- [Assigned task]
Where the line with "(at 97.57662 91.803837))" appears below, start writing out lines exactly, and finish with the line with "151.04 79 180))", which is included; write out nothing else.

- [Recorded data]
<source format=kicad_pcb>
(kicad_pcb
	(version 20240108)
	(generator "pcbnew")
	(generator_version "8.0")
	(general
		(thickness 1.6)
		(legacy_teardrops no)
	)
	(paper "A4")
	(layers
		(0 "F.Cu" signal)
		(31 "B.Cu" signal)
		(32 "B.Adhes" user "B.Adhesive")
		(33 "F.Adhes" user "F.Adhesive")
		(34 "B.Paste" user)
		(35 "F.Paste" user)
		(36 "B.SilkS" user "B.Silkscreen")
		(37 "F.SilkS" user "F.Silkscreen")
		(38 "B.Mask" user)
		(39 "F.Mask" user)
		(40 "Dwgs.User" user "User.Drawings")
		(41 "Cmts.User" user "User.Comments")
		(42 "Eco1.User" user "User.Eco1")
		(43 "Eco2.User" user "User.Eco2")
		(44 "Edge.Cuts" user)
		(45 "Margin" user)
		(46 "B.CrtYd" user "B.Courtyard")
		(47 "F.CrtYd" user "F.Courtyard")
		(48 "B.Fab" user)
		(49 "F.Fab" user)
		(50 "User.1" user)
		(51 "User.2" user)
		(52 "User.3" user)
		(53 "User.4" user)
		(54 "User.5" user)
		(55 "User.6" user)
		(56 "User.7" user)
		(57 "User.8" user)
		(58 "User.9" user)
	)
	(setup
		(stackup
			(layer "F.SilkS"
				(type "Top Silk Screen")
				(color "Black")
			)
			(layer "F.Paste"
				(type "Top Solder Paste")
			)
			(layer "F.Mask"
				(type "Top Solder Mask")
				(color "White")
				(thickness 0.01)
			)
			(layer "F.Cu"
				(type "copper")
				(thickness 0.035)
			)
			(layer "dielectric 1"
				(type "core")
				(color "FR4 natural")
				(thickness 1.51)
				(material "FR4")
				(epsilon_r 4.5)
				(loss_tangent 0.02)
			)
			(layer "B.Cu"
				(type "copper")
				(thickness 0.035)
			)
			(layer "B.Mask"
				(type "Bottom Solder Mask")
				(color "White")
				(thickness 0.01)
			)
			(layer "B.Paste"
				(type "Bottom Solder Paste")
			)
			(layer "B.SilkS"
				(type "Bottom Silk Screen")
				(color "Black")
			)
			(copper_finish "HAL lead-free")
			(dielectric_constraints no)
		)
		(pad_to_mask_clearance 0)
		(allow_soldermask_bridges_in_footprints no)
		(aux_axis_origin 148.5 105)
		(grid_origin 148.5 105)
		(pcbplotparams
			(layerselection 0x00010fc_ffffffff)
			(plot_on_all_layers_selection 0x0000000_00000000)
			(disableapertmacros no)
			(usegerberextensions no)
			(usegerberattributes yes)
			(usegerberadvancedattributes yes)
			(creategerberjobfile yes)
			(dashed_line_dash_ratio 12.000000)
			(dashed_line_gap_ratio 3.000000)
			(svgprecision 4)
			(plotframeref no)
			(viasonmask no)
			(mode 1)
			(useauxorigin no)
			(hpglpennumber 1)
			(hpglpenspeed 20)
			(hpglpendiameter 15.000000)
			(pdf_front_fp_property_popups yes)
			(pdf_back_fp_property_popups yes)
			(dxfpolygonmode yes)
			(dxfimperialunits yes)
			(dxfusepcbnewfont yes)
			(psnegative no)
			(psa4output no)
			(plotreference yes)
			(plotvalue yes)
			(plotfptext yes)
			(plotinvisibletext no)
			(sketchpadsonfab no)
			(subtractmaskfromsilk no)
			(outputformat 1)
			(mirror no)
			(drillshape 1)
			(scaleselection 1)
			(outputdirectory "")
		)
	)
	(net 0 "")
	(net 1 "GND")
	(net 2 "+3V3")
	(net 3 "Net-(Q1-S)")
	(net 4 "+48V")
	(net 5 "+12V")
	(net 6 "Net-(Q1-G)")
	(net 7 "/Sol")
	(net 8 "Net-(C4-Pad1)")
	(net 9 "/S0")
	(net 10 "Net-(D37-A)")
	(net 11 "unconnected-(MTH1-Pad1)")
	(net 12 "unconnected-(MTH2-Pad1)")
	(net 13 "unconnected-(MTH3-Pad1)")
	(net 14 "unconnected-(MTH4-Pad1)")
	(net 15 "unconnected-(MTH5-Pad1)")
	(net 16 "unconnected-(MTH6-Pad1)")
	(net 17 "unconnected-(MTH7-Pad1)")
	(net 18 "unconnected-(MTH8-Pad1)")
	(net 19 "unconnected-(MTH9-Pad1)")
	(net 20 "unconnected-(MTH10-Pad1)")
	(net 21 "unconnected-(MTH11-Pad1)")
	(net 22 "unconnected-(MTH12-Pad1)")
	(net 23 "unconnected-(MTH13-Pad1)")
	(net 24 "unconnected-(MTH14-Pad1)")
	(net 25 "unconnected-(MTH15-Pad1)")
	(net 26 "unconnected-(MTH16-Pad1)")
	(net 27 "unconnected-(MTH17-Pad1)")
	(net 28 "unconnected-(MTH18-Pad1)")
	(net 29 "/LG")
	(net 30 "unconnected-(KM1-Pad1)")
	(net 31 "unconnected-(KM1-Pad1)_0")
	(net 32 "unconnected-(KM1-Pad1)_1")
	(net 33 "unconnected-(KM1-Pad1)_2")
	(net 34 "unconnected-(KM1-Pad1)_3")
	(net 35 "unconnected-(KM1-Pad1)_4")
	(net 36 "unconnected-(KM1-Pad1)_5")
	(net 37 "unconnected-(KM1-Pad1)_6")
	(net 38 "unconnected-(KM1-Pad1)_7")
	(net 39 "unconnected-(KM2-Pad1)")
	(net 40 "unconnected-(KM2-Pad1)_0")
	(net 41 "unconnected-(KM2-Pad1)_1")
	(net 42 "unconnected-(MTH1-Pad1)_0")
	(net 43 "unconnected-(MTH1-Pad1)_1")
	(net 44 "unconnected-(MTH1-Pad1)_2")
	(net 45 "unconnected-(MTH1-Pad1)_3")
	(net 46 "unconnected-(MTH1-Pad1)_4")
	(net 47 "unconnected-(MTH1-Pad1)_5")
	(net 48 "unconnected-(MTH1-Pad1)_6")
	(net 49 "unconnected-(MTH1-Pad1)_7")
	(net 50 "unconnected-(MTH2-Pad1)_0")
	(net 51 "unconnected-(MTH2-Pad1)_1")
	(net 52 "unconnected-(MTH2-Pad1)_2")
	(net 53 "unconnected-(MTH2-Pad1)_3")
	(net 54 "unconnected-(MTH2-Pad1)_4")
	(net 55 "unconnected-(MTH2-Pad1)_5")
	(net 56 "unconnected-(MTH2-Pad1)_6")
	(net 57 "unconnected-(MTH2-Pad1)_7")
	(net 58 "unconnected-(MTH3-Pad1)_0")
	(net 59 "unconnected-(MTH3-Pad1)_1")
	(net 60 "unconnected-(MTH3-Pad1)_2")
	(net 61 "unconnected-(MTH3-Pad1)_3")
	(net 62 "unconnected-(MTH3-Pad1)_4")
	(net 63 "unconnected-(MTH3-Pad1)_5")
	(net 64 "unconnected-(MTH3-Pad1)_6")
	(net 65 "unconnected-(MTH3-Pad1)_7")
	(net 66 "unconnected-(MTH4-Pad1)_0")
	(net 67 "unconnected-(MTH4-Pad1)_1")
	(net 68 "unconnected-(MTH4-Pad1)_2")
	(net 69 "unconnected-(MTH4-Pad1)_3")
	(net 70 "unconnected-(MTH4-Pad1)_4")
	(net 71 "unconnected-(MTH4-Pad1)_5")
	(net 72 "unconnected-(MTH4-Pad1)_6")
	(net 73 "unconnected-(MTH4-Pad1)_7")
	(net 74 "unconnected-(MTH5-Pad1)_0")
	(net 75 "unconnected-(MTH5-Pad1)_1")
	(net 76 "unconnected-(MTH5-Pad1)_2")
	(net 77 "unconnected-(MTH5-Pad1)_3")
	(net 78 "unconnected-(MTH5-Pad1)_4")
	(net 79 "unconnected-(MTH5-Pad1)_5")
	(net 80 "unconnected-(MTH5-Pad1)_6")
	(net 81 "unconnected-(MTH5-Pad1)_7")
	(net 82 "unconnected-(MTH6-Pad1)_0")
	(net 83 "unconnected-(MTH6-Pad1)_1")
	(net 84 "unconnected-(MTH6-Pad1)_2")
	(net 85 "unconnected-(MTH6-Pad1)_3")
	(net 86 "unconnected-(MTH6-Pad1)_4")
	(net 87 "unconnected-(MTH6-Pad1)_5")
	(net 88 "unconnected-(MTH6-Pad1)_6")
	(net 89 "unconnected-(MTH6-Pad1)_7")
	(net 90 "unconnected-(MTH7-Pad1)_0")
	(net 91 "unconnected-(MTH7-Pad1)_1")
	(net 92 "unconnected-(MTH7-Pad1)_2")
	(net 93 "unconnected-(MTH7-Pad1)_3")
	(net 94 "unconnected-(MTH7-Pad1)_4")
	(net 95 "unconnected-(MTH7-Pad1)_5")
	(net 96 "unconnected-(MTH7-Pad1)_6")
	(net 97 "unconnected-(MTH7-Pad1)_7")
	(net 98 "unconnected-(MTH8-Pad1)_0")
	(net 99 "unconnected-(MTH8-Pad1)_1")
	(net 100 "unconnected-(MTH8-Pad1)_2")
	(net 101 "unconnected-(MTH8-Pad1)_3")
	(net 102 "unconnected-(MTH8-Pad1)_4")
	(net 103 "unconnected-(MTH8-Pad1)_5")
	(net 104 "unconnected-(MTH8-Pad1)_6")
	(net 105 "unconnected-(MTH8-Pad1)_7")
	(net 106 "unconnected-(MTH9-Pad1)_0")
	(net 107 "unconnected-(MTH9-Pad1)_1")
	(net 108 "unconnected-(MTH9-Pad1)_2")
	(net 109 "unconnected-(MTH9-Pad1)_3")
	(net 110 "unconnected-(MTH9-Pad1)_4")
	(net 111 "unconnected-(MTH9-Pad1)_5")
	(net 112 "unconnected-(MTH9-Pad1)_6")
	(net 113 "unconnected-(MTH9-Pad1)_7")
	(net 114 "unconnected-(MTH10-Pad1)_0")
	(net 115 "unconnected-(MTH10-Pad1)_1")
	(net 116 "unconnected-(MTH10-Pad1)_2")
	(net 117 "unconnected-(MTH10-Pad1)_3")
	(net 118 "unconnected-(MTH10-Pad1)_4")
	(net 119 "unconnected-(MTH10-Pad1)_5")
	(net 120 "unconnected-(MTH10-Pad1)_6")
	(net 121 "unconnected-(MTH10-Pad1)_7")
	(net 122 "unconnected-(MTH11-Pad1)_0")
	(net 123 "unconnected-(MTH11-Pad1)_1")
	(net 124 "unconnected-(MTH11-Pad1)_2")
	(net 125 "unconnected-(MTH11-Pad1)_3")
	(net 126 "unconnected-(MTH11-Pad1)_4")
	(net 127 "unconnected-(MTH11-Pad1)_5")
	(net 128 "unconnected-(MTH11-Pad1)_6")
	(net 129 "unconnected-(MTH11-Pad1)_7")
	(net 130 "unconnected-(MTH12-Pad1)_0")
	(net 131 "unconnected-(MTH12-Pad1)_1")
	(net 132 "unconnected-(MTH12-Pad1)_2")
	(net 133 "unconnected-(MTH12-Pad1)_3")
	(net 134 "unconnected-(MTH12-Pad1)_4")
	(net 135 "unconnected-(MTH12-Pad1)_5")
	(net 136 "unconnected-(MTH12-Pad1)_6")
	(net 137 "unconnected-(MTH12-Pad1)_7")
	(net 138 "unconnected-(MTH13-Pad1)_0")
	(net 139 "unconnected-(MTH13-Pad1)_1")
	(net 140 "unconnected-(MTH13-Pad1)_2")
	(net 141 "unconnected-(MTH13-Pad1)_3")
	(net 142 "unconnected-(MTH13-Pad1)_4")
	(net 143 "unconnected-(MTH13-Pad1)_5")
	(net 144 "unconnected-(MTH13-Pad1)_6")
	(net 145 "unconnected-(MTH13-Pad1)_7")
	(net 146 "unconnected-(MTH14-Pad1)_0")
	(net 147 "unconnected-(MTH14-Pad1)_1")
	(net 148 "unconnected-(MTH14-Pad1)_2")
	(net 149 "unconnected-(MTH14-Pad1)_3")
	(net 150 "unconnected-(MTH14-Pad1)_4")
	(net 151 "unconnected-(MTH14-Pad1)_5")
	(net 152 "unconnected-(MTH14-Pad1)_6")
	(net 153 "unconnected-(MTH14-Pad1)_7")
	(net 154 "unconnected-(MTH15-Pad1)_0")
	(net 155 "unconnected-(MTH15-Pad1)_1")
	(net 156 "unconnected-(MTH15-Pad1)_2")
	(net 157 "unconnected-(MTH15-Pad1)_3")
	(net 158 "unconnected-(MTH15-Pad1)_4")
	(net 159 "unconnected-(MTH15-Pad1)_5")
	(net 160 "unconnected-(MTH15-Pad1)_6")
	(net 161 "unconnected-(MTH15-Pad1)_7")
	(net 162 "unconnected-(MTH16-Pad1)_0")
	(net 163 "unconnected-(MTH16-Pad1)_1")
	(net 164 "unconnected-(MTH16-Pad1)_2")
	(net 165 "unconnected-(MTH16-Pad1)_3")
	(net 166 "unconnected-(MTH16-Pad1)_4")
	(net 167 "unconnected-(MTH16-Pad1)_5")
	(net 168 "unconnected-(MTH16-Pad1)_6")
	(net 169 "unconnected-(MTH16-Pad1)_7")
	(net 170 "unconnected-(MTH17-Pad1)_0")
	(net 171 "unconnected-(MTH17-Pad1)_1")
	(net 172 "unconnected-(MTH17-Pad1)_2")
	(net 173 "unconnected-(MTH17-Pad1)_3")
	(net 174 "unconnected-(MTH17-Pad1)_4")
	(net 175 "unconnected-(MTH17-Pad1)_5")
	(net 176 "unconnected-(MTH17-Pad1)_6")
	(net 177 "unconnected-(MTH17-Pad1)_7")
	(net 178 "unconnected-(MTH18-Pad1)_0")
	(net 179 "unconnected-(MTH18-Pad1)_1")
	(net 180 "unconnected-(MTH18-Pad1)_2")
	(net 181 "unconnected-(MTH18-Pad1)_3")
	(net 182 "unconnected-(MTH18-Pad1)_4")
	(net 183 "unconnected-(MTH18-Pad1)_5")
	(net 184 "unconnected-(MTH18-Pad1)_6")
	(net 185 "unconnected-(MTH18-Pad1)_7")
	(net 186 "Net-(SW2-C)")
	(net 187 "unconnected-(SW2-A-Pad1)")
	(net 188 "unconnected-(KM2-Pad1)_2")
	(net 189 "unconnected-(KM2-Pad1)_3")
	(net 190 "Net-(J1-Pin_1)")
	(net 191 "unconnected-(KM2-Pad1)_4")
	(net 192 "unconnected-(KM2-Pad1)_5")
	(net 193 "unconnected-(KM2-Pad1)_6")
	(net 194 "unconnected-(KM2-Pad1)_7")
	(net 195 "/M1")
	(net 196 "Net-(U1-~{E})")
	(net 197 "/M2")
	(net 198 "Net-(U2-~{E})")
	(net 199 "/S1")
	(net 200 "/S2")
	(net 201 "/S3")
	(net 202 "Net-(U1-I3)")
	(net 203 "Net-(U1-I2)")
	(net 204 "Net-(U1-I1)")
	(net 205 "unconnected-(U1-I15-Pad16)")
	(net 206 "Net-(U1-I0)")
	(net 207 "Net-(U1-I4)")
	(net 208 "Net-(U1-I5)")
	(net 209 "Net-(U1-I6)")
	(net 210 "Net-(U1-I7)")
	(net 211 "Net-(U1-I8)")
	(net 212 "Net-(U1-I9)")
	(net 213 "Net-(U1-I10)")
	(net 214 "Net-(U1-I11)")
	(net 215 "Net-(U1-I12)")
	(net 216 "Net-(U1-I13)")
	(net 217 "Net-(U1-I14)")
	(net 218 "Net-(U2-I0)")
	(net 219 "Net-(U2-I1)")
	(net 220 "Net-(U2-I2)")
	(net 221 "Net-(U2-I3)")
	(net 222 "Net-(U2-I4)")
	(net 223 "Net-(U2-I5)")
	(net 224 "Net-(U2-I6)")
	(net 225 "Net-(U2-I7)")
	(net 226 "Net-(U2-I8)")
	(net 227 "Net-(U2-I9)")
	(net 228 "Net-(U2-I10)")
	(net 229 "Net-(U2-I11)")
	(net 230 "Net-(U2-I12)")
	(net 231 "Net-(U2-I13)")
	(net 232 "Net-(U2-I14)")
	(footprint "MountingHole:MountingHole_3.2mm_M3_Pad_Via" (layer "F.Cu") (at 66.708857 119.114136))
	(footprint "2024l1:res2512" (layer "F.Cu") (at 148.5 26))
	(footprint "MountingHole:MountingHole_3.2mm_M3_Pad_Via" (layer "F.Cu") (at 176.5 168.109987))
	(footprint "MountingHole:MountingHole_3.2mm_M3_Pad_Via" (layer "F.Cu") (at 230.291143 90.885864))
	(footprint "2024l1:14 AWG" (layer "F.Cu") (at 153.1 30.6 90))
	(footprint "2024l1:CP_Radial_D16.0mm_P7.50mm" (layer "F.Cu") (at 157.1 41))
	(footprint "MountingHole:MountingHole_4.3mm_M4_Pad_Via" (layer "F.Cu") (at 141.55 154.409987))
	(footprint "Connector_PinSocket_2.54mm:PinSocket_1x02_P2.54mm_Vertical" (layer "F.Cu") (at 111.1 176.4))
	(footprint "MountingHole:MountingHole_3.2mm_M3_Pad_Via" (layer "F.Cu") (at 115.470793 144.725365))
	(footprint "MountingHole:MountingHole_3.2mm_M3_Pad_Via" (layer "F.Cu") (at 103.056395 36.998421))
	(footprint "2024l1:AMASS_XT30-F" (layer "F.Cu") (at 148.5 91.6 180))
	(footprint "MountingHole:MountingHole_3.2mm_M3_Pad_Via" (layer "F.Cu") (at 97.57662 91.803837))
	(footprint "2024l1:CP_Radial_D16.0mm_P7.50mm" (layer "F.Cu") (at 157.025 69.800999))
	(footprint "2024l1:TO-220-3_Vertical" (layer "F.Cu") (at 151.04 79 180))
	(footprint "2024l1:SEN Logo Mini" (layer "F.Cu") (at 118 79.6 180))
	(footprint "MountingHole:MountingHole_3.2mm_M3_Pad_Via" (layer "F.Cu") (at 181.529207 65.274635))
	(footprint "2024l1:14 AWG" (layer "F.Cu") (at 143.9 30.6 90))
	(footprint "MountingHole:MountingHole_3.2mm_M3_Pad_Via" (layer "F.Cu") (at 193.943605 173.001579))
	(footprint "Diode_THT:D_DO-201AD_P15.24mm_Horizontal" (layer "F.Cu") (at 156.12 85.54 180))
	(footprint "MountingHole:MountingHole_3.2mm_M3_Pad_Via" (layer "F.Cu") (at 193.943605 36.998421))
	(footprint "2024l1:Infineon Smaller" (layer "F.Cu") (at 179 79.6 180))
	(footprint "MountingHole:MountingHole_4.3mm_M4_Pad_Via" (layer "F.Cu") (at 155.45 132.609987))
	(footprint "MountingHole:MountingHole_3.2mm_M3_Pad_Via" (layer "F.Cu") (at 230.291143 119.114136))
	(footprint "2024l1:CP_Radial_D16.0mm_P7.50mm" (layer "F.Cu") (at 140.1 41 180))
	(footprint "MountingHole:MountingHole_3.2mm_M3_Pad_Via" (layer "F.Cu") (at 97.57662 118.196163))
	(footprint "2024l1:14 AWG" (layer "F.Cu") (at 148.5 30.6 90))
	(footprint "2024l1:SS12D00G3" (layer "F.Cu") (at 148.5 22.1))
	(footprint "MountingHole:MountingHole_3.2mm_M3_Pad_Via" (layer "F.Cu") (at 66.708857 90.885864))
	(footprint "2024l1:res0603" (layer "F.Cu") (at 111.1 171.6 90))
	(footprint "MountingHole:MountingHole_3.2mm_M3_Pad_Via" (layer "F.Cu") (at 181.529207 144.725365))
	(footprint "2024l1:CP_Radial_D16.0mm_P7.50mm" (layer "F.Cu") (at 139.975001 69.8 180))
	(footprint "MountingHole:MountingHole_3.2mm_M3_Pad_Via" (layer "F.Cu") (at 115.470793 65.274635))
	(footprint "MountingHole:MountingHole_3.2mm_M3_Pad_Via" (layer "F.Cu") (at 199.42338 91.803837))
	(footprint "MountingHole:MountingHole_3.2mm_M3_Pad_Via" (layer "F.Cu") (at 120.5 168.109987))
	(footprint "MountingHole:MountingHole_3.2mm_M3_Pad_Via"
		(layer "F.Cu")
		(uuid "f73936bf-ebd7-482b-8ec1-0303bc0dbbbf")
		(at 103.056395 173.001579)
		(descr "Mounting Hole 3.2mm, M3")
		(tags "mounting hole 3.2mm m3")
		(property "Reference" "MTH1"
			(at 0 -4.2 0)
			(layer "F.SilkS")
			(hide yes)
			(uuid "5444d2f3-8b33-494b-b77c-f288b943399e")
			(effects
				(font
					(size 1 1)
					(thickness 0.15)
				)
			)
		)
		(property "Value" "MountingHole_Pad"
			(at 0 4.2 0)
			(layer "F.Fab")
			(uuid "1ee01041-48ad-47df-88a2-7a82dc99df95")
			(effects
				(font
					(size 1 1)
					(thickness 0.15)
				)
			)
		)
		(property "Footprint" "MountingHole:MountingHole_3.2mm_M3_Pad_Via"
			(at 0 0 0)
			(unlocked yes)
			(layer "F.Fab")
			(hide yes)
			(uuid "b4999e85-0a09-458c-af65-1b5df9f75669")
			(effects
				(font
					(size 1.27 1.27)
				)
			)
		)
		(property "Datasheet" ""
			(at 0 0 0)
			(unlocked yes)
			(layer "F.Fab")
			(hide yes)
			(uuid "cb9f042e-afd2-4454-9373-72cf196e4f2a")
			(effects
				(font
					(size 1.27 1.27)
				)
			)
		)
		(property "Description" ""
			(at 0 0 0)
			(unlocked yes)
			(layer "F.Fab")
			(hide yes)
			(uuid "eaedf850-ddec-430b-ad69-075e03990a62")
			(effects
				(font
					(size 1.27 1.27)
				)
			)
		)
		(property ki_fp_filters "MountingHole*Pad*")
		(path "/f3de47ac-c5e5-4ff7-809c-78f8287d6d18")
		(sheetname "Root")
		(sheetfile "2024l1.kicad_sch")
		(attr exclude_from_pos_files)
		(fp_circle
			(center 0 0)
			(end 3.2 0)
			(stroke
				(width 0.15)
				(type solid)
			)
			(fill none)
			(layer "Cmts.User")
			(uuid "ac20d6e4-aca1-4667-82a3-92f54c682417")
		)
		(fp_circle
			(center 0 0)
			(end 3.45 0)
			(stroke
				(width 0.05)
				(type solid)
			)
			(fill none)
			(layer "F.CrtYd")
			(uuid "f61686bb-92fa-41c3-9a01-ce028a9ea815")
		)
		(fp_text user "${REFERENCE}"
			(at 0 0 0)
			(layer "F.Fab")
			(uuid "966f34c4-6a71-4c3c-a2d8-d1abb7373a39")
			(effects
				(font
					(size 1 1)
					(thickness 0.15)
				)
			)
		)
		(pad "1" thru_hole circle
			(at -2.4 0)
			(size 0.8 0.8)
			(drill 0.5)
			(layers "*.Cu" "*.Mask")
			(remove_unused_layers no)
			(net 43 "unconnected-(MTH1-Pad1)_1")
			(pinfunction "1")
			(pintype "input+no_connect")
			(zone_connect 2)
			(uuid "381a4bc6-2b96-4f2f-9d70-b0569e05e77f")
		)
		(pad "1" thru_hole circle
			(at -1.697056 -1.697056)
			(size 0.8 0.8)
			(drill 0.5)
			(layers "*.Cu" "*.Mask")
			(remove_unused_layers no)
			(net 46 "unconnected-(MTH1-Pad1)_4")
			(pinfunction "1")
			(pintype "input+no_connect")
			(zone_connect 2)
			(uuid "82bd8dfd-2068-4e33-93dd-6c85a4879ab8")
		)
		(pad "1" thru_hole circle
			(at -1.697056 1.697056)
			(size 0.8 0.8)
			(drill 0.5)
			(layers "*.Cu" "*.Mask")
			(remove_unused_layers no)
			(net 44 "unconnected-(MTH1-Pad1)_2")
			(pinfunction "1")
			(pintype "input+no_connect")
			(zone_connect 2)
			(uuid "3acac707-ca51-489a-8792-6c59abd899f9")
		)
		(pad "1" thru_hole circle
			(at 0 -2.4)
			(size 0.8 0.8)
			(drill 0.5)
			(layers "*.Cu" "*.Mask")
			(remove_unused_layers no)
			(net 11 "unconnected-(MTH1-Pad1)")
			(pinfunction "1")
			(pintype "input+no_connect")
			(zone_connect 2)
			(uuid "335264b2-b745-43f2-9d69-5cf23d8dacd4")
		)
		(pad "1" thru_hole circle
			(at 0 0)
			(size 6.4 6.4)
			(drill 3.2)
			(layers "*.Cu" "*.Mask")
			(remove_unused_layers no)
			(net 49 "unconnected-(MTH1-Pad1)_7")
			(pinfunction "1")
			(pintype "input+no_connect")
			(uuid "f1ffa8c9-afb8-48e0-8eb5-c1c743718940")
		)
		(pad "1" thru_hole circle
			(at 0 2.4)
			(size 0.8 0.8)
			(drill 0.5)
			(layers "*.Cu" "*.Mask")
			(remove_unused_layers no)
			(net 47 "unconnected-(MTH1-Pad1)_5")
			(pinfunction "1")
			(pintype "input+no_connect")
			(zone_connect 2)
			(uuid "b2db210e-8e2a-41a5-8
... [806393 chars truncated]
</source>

...

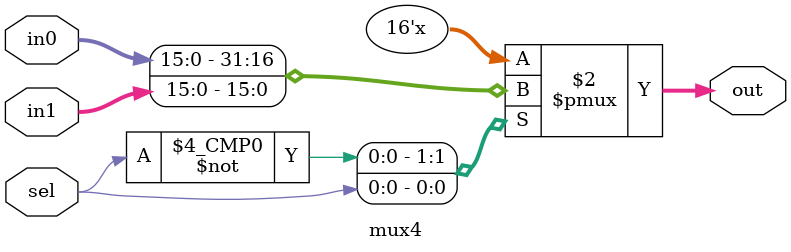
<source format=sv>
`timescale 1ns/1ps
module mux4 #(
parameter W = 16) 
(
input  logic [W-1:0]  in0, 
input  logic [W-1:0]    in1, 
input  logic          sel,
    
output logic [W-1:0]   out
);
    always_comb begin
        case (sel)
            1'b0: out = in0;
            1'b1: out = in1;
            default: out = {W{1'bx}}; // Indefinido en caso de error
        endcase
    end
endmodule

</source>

---

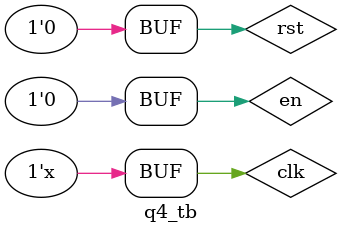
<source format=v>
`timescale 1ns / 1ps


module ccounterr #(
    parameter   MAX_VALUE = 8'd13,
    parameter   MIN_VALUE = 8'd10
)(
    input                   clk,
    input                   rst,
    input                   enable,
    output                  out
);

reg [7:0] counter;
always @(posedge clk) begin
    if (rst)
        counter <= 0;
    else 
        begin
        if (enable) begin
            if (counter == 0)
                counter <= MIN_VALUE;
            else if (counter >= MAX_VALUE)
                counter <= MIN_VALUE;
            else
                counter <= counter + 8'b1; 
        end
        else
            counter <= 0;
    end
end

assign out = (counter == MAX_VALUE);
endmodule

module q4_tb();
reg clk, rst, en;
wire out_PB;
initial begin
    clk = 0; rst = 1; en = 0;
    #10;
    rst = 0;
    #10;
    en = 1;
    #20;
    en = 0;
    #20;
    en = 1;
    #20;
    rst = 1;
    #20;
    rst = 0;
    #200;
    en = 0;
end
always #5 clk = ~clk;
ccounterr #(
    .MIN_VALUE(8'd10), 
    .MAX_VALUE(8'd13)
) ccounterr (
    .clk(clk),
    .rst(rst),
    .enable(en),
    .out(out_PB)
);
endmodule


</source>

- [Exercise result]
	(footprint "MountingHole:MountingHole_3.2mm_M3_Pad_Via" (layer "F.Cu") (at 97.57662 91.803837))
	(footprint "2024l1:CP_Radial_D16.0mm_P7.50mm" (layer "F.Cu") (at 157.025 69.800999))
	(footprint "2024l1:TO-220-3_Vertical" (layer "F.Cu") (at 151.04 79 180))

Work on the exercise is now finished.